999. JAMES HUGHES was indicted for feloniously assaulting William James Humphries , on the King's highway, on the 17th of August , at Christ church, putting him in fear, and taking from his person, and against his will, a seal, value 30 s.; a watch-key, value 6 d., and part of a watch-chain, value 6 d. , his property.

WILLIAM JAMES HUMPHRIES . I am a brazier , and live in Paradise-row, St. George in the East. On sunday, the 17th of August, I went to dine with a friend, at the corner of Percival-street, Goswell-street - I left there about nine o'clock at night, and was returning home with my wife and family; I was quite sober. My wife had a child at her breast, and I was leading my eldest boy. I proceeded down Union-street, towards Spitalfields-church, and when I came to the corner of Gun-street , I saw the prisoner leaning against a post; he was alone - I am sure of his person. As I advanced towards the middle of the road, he met me, and made a spring at me, and struck me on the breast with his arm, and at the same moment took my watch-seal from me - the chain broke with the snatch, and part of it went with the seal, key, and ring; it was a gold seal, which I had taken out of pawn for 30 s.; the chain was steel. He rushed against my breast - I put my hand down, and missed it, and immediately pursued after him, calling Stop thief! I ran down Gun-street on the left-hand side of the way, and was interrupted by another, who struck me on the breast - I immediately recovered from the blow. I pursued the prisoner; he was out of my sight about a minute; when I saw him again he was stopped. I looked at him, and immediately recognized him, and am certain he is the person. I have found none of my property. When he got to the watch-house, I said it was a pity a young man should be guilty of such a thing, and if he would produce my property, or tell me where I could get it, I should be sorry to go on with the prosecution - he said he was innocent; I said,

"If you were it would be hard to swear against you if I was not positive," but I was certain of him; he was stopped within two or three minutes after the robbery.

**SHORT TASK 1**
Decide whether each statement agrees with the trial record: (a) Humphries was walking alone when the seal was taken. (b) The stolen seal was made of gold. (c) Humphries later got back part of his property. Answer yes or no for each and quote the words of the trial record that decide it.
**SHORT TASK 2**
Write a continuation of the trial record that picks up after its last sentence.
The data that comes next has no connection to the trial record.

**DATASET EXTRACT**
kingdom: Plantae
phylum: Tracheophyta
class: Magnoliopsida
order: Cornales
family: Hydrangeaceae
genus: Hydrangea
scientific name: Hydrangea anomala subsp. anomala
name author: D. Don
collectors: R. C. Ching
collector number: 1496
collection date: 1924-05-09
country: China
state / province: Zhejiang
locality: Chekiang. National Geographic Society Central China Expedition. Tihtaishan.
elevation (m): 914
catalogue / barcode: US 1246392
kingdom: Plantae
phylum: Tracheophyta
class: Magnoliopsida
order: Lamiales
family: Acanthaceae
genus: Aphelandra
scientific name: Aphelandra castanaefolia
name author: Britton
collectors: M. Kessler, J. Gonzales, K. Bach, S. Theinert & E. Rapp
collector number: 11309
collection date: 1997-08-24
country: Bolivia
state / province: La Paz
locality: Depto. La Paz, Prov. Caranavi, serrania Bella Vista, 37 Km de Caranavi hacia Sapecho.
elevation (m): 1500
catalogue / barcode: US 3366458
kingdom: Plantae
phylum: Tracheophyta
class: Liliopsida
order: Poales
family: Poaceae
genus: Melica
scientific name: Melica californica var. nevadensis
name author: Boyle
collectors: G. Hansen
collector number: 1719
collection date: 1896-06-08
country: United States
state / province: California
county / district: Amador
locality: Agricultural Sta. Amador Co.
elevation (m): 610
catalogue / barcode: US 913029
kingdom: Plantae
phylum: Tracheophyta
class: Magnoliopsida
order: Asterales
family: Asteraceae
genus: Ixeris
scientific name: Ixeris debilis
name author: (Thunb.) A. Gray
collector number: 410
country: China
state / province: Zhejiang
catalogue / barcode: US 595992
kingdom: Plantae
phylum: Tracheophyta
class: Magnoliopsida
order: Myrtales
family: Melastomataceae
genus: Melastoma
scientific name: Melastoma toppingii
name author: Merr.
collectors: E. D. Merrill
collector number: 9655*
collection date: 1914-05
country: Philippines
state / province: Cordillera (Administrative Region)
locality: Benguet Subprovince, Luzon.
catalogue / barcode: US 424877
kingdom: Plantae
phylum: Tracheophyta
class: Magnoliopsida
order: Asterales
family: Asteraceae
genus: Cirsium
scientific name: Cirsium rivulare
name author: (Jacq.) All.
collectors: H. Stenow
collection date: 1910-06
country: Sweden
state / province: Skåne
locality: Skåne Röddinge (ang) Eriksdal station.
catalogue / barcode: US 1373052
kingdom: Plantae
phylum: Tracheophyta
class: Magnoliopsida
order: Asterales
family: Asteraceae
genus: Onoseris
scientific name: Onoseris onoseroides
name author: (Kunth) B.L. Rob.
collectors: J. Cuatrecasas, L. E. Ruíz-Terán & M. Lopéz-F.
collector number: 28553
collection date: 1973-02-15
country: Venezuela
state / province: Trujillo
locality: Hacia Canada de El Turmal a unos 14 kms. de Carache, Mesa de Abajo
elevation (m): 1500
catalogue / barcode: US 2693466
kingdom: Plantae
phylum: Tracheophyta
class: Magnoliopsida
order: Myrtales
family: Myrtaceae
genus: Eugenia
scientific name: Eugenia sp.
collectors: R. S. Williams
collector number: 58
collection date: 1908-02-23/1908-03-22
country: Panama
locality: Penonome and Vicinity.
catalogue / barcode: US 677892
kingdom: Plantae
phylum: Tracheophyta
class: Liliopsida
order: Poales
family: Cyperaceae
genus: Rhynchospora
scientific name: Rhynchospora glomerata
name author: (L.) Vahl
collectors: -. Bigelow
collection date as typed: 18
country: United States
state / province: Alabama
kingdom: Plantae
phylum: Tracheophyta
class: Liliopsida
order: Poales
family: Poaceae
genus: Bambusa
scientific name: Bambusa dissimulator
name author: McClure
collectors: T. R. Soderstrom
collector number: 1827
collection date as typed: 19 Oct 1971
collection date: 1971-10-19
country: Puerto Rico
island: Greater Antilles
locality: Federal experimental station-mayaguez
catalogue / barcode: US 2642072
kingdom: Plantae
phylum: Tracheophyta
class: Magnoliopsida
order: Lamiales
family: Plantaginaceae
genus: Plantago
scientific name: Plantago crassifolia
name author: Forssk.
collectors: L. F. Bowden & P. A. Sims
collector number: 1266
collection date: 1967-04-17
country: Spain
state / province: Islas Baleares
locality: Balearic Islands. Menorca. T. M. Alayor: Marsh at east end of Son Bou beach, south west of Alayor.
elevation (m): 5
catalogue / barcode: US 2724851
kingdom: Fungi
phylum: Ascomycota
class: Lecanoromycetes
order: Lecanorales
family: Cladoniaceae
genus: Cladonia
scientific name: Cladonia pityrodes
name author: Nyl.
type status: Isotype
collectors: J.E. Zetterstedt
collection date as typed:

**EXPECTED ANSWER 1**
(a) No: "was returning home with my wife and family"
(b) Yes: "it was a gold seal"
(c) No: "I have found none of my property"

**EXPECTED ANSWER 2**
Cross-examined by MR. PHILLIPS. Q. This was at

night - A. Ten minutes before ten o'clock; it was a fine star-light night, but not moon-light. I never saw him before; I only saw him as I was crossing the road; it might not be more than half a minute. I saw him leaning on a post. The gas-light shone right in his face. I was agitated when the push was given.

Q. Between the time of your seeing him, and your being robbed another person knocked against you - A. Yes, and when I got up there was a crowd of people holding him. I never said I might be mistaken in him - I said it would be impossible for me to swear to him, provided I had not such a good view of his face; his hat was on, but it did not hide his face. My eye was fixed on him as he leant on the post, and when he came from the post towards me, I looked steadfastly at his face. I do not know what became of the other man. The prisoner's landlady came to me after he was examined - I told her I was positive of him. I never said I would let him go if his friends would give me money. I was not agitated till I was robbed. I thought my watch was gone, and ran off immediately. I felt my seal safe just before.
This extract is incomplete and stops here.